> **DATA RECORDS**:
══════════

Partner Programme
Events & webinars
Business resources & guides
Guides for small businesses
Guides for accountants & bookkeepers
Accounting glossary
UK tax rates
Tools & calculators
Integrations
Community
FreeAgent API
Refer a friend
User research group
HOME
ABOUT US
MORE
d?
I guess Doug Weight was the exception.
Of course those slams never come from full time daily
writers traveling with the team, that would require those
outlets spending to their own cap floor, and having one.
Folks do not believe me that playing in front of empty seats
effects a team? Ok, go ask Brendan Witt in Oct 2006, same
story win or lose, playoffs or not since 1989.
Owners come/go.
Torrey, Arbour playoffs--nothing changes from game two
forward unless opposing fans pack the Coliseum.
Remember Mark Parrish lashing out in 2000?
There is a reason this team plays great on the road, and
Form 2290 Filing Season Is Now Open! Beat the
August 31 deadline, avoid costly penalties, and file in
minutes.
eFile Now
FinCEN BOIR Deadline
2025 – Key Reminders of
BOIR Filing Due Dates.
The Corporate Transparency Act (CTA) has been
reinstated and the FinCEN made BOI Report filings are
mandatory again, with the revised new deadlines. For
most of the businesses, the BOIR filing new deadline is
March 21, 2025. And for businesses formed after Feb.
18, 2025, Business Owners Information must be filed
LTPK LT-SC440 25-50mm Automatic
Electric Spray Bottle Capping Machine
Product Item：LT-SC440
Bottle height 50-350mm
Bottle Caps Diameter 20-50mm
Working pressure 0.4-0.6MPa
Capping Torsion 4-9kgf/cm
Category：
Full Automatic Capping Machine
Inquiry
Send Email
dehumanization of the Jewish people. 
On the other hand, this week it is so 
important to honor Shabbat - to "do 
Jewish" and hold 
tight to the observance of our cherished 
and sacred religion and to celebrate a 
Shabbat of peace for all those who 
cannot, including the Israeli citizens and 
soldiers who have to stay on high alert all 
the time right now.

══════════

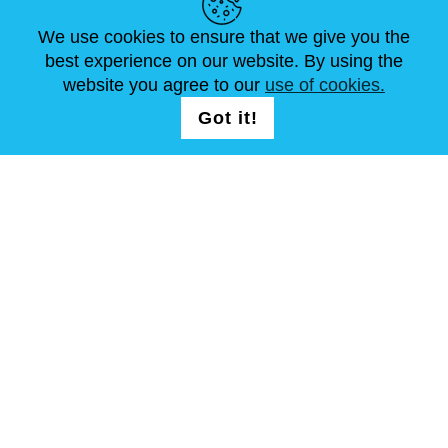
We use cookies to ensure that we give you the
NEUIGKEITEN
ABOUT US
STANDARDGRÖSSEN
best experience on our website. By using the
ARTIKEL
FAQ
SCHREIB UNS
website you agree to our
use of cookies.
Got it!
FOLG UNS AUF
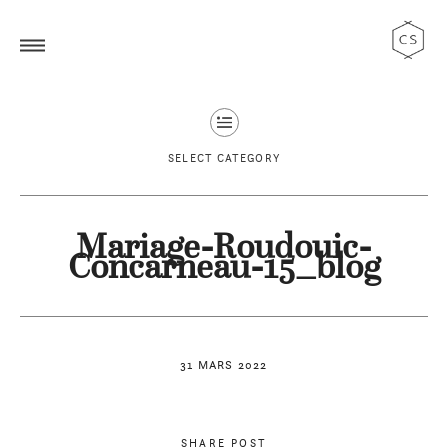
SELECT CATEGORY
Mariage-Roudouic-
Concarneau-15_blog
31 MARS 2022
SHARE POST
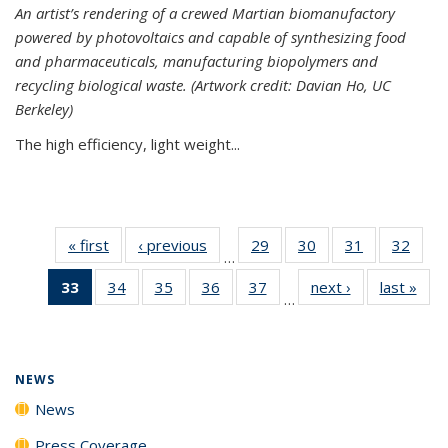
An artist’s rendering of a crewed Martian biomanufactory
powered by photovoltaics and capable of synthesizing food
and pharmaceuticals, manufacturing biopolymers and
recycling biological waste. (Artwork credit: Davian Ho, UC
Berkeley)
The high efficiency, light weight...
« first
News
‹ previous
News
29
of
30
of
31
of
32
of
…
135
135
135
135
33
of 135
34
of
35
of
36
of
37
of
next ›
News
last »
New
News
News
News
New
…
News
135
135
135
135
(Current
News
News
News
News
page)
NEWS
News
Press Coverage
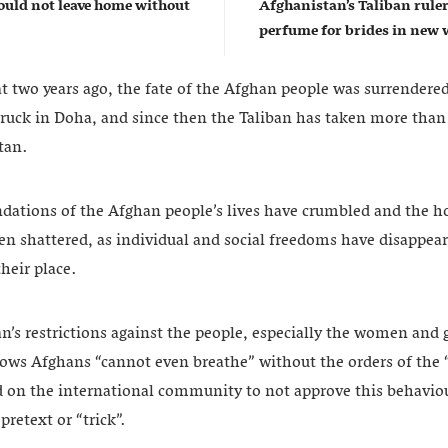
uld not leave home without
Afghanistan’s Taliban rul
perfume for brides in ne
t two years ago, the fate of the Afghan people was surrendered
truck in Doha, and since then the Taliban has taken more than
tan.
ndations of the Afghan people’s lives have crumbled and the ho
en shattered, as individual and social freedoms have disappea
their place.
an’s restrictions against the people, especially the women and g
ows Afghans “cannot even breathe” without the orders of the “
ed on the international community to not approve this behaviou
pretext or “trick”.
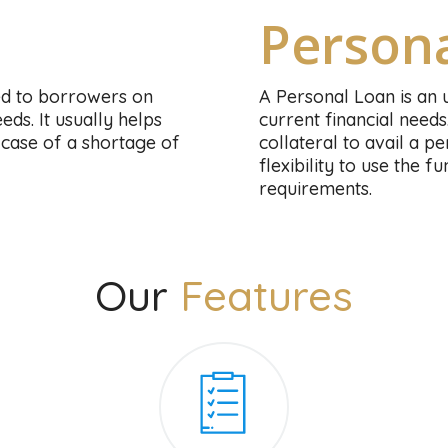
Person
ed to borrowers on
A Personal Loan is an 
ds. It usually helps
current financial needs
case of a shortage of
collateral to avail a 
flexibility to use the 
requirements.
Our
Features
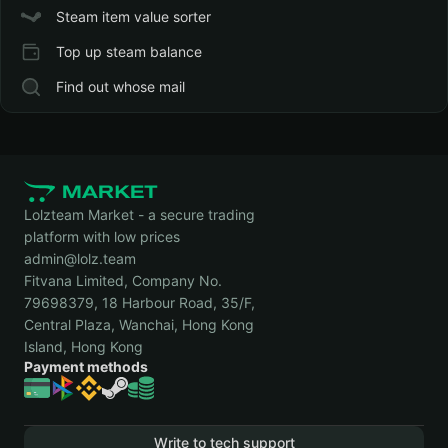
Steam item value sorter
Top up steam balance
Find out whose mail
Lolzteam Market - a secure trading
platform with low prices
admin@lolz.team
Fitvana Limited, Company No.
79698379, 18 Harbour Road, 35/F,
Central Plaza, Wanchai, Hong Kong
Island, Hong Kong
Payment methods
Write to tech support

══════════

> **EXERCISE PROMPT**:
Indicate how many lines in the records above contain the word "Shabbat", giving only the number.

> **EXERCISE ANSWER**:
2